# Supplied passage
__________

While the fundamental addon execution security model in Konform Browser is inherited from upstream, for core addons like uBO you can improve the supply-chain security situation by loading it under "system scope" and disable addon updates in the browser itself. So while we don't (yet) improve on the runtime aspects you speak of, at least for now we can tighten up the supply-chain side to minimize risk of bad code running in the first place.
Literally `apt-get install webext-ublock-origin-firefox`.
"Enterprise policy files" can be used to change Firefox behavior and tweak security model around addon loading. A little explanation and reference of how it works if you want to do the same in other FF build or for other addons: https://codeberg.org/konform-browser/source#bundled-extensio...
Any particular addon you think is missing from the list there and should also be packaged and easily available? Maybe will be able to improve some of the security-UI/UX here too down the line. I'd be keen to hear your take on how this should be done better!
Regarding what addons can and do leak about you to the outside... I think you may also take interest in FF Bug 1405971. We ship a patch for that which can hopefully be upstreamed Soon (tm).
How would an extension work if it didn't have access to the website you're browsing?
What would a safe extension model look like to you?

__________

# Listed entries

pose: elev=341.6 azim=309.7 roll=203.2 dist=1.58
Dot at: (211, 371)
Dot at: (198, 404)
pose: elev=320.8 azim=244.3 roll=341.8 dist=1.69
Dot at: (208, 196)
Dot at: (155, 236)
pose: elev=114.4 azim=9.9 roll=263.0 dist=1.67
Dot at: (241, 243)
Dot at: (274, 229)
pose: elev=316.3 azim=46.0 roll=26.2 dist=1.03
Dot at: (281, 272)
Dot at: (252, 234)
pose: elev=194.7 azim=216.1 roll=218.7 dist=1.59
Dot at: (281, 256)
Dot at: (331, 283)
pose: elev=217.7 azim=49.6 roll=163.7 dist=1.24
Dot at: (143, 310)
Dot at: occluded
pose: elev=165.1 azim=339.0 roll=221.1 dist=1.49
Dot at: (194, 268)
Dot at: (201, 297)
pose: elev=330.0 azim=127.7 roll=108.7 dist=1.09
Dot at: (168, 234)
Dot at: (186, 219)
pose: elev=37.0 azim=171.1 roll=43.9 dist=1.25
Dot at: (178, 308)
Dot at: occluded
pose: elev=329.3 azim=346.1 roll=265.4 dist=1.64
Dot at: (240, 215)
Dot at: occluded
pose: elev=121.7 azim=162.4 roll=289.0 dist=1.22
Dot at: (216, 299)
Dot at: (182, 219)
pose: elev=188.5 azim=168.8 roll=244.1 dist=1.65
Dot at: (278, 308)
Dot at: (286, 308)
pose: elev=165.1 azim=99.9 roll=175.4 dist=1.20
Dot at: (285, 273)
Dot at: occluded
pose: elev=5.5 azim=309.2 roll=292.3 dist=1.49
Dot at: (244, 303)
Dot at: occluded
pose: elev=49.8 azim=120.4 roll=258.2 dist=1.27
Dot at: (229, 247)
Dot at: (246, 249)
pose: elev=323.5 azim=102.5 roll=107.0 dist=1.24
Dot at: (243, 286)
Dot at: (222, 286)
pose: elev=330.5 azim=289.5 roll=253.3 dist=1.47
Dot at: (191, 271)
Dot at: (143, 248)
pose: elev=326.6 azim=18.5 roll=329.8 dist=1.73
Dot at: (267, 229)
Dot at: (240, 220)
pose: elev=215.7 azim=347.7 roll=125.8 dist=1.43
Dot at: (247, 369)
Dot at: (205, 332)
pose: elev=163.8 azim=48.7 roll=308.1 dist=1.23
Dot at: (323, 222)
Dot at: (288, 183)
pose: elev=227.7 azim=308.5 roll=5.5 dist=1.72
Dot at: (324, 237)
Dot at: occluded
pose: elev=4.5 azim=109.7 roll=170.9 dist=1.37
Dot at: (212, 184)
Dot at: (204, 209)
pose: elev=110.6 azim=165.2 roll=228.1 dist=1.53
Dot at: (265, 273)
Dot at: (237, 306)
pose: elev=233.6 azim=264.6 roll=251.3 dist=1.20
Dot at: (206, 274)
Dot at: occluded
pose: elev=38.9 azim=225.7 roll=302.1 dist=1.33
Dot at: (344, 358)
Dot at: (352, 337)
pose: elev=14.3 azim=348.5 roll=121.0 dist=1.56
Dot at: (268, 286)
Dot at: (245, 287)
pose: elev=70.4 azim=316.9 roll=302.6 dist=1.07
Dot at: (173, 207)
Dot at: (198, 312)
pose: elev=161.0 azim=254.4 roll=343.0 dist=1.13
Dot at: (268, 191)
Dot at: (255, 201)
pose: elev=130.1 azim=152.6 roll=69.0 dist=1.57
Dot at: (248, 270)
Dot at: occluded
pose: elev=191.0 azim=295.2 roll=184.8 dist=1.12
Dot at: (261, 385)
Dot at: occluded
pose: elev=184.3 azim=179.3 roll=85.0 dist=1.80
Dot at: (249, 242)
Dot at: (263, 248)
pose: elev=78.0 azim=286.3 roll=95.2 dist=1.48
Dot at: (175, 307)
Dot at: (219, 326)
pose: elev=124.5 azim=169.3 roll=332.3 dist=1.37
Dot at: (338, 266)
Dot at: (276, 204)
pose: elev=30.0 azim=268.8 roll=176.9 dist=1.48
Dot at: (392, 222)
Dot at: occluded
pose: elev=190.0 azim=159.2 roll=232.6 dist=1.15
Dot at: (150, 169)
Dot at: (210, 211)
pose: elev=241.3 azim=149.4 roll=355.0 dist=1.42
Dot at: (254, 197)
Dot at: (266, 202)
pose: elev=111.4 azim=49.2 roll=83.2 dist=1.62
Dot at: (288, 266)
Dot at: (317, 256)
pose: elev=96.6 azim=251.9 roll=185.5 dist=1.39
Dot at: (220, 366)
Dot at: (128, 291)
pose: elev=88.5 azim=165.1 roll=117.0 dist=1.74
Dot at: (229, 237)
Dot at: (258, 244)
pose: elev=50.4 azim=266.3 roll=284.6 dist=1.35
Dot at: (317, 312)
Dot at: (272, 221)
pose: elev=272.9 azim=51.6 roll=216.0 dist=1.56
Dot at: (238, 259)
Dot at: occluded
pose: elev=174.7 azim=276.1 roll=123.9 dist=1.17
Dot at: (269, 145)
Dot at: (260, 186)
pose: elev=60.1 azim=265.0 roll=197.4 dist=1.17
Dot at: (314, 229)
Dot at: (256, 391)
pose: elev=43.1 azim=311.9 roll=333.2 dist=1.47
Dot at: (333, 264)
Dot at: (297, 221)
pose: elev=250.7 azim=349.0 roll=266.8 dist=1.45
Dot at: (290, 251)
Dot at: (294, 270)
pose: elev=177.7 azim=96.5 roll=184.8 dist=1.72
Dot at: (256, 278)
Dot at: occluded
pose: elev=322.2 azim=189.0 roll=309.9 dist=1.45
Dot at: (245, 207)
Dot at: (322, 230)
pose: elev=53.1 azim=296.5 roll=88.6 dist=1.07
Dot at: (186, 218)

__________

# Exercises to complete
1. Answer these questions from the Konform Browser passage:
(a) Under what scope can core addons like uBO be loaded to improve supply-chain security?
(b) What kind of files can be used to change Firefox behavior and adjust the security model around addon loading?
(c) What Firefox bug number is mentioned in connection with what addons leak about you?
2. Pick up the Konform Browser passage right after its last sentence and keep writing in the same style.
The lines that come after the Konform Browser passage are separate material and have nothing to do with it.

# Task-by-task outputs
1.
(a) System scope.
(b) Enterprise policy files.
(c) Bug 1405971.

2.
At some point, you have to implicitly trust someone unless you audit every line of code (or write it yourself) and build everything from source that you run.
Not just the web. Last time I installed Backdrops on my phone (a nice wallpaper app), you would literally approve hundreds of uses of your data when you press Consent. Even if you choose to manage choices, 200 'legitimate interest' options are enabled by default. Even when you are a paying Pro user. Data used includes location data.
What makes it worse is that a substantial portion of users block web trackers through an adblocker. However on phones, unless you have a rooted phone or use some DNS-based blocker, all these analytics get uploaded without restraint.
Atm I use Firefox with uBlock which blocks the cookie banners, but Firefox's extension model is broken, and every single extension provides 100% access to my websites to whoever controls the extension. I don't like it.
Some browsers (e.g. Vanadium, Vivaldi) have a built-in adblocker, so you have to trust one party less.